Disclaimer: Lord of the Rings isn't mine, neither is the idea for this story. It is Lady Baggins of the Shire's. Read some of her stuff sometime. It's really good!

"Gandalf! Gandalf! Guess what?" asked Pippin excitedly. "When I was watching TV just now-"

"PIPPIN! Your in a time period where there are no TVs!" thundered The Christian Took.

"Well don't blame me, you're the one writing this!" Pippin shot back.

"Oh, yeah. Er- carry on!"

"Gandalf! Gandalf! Guess what?" said Pippin excitedly. "I was ummm… listening to some travelers just now, and they talked about a far away place! It was called *drum roll please* Disneyworld!"

"You don't say?" asked Gandalf. "And what was the Disneyworld place like?"

"Well, it has an oversized mouse, lotsa things you go on that go up and down and then you throw up!" Pippin grinned.

"Okaaaaaaaaaay, Pippin. That's great. Tell me, when you were coming back after listening to those travelers, did you bump your head, perhaps?"

"Hey," said Frodo, appearing from nowhere, "what's going on?"

"Yeah, I wanna know, too!" exclaimed Merry and Sam at the same time.

"We," said Pippin with an important sounding voice, "are going to Disneyworld!"

"What? No we aren't! PIPPIN!" spluttered Gandalf.

"We're going to Disneyworld! We're going to Disneyworld!" The hobbits ran around in circles around a very angry Gandalf.

Aragorn and Boromir came in. "Who? What? Where are we going?"

"We're going to Disneyworld! We're going to Disneyworld!"

"SHUT UP, ALREADY!" boomed Gandalf. Legolas and Gimli walked in to see what the commotion was about. They looked at the hobbits running around Gandalf, Gandalf ready to kill something, and Aragorn and Boromir looking very confused. They looked at each other and shrugged.

"Ok," said Legolas. "From what I gather, we're going to Disneyworld. Where's Disneyworld?"

The hobbits stopped running around and looked at each other.
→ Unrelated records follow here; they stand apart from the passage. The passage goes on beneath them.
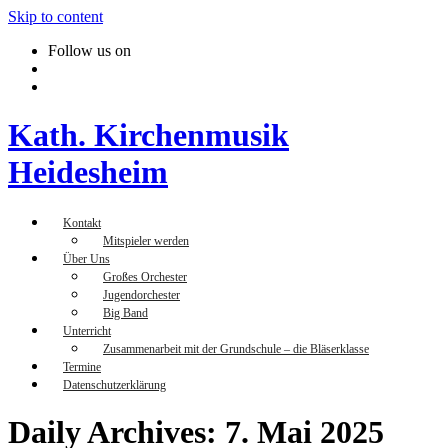
Skip to content
Follow us on
Kath. Kirchenmusik
Heidesheim
Kontakt
Mitspieler werden
Über Uns
Großes Orchester
Jugendorchester
Big Band
Unterricht
Zusammenarbeit mit der Grundschule – die Bläserklasse
Termine
Datenschutzerklärung
Daily Archives: 7. Mai 2025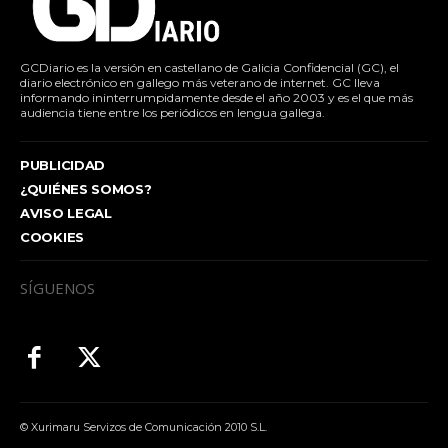
GCDiario es la versión en castellano de Galicia Confidencial (GC), el
diario electrónico en gallego más veterano de internet. GC lleva
informando ininterrumpidamente desde el año 2003 y es el que más
audiencia tiene entre los periódicos en lengua gallega.
PUBLICIDAD
¿QUIÉNES SOMOS?
AVISO LEGAL
COOKIES
SÍGUENOS
© Xurimaru Servizos de Comunicación 2010 S.L.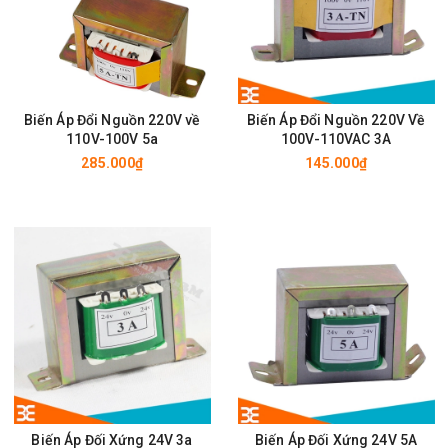
Biến Áp Đổi Nguồn 220V về
Biến Áp Đổi Nguồn 220V Về
110V-100V 5a
100V-110VAC 3A
285.000₫
145.000₫
Biến Áp Đối Xứng 24V 3a
Biến Áp Đối Xứng 24V 5A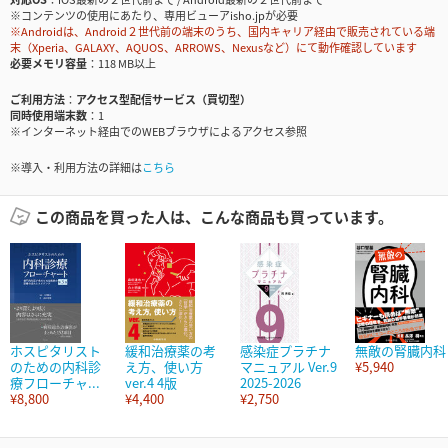
※コンテンツの使用にあたり、専用ビューアisho.jpが必要
※Androidは、Android２世代前の端末のうち、国内キャリア経由で販売されている端
末（Xperia、GALAXY、AQUOS、ARROWS、Nexusなど）にて動作確認しています
必要メモリ容量
118 MB以上
ご利用方法
アクセス型配信サービス（買切型）
同時使用端末数
1
※インターネット経由でのWEBブラウザによるアクセス参照
※導入・利用方法の詳細は
こちら
この商品を買った人は、こんな商品も買っています。
ホスピタリスト
緩和治療薬の考
感染症プラチナ
無敵の腎臓内科
のための内科診
え方、使い方
マニュアル Ver.9
¥5,940
療フローチャ...
ver.4 4版
2025-2026
¥8,800
¥4,400
¥2,750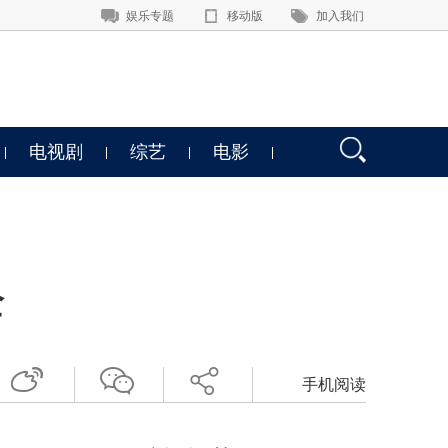
娱乐专题
移动版
加入我们
电视剧
综艺
电影
全
手机阅读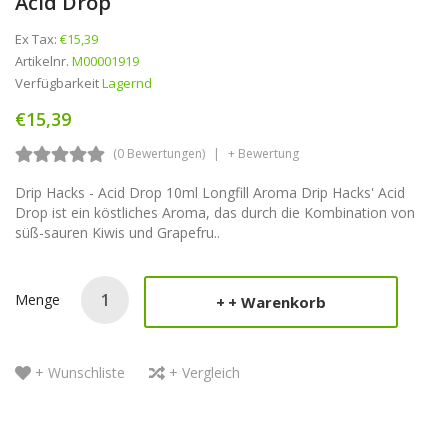
Acid Drop
Ex Tax:
€15,39
Artikelnr.
M00001919
Verfügbarkeit
Lagernd
€15,39
(0 Bewertungen)
+ Bewertung
Drip Hacks - Acid Drop 10ml Longfill Aroma Drip Hacks' Acid
Drop ist ein köstliches Aroma, das durch die Kombination von
süß-sauren Kiwis und Grapefru..
Menge
+ Warenkorb
+ Wunschliste
+ Vergleich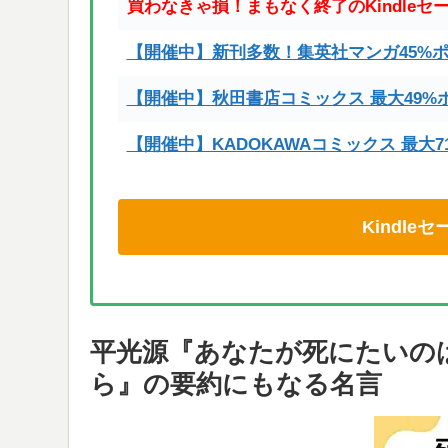
買わなきゃ損！まもなく終了のKindleセ
【開催中】新刊多数！集英社マンガ45%
【開催中】秋田書店コミックス 最大49%
【開催中】KADOKAWAコミックス 最大
Kindl
平光源『あなたが死にたいの
ら』の要約にもなる名言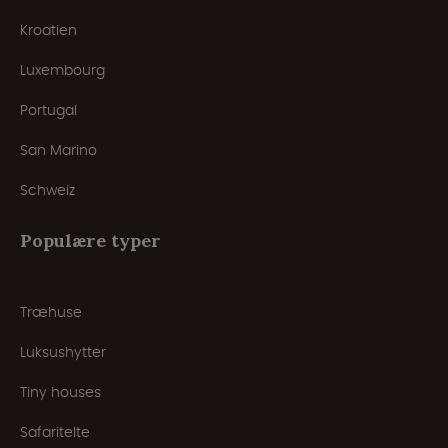
Kroatien
Luxembourg
Portugal
San Marino
Schweiz
Populære typer
Træhuse
Luksushytter
Tiny houses
Safaritelte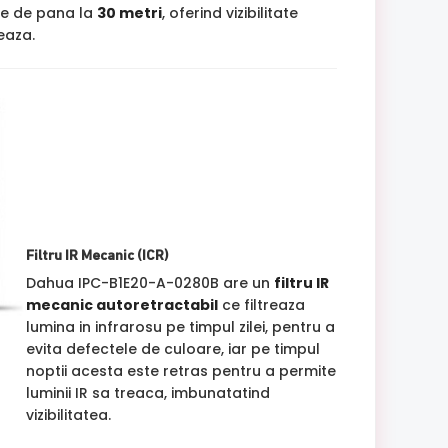
ne de pana la
30 metri
, oferind vizibilitate
jeaza.
Filtru IR Mecanic (ICR)
Dahua IPC-B1E20-A-0280B are un
filtru IR
mecanic autoretractabil
ce filtreaza
lumina in infrarosu pe timpul zilei, pentru a
evita defectele de culoare, iar pe timpul
noptii acesta este retras pentru a permite
luminii IR sa treaca, imbunatatind
vizibilitatea.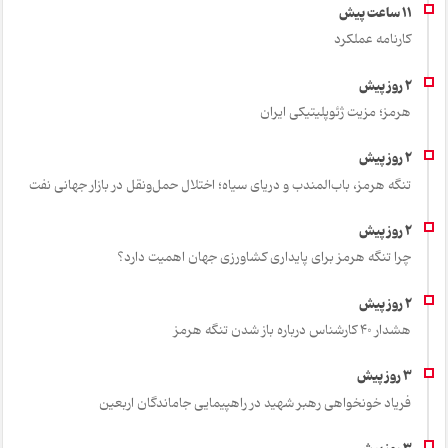
کارنامه عملکرد
هرمز؛ مزیت ژئوپلیتیکی ایران
تنگه هرمز، باب‌المندب و دریای سیاه؛ اختلال حمل‌ونقل در بازار جهانی نفت
چرا تنگه هرمز برای پایداری کشاورزی جهان اهمیت دارد؟
هشدار 40 کارشناس درباره باز شدن تنگه هرمز
فریاد خونخواهی رهبر شهید در راهپیمایی جاماندگان اربعین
They asked each other then looked at Pippin. Pippin scrunched up his face, thinking really hard.

"Florda! Yeah, that's were it is Florda.!"

"Pippin," said The Christian Took, "it's Florida."

"Oh, okay. Well anyway, now that we know where it is… We're going to Disneyworld! We're going to Disneyworld! We're going to Disneyworld! We're going to Disneyworld!"

All the hobbits joined in. "We're going to Disneyworld! We're going to Disneyworld! We're going to Disneyworld!"

"SHUT UP! IF YOU DON'T SHUT UP, WE ARE NOT GOING TO DISNEYWORLD! said Gandalf. The hobbits shut up.

"Good! Now pack your bags, without any of you hobbits making a sound, because we're going to Disneyworld!"



A/N: It was weird. I am aware of that. Get over it.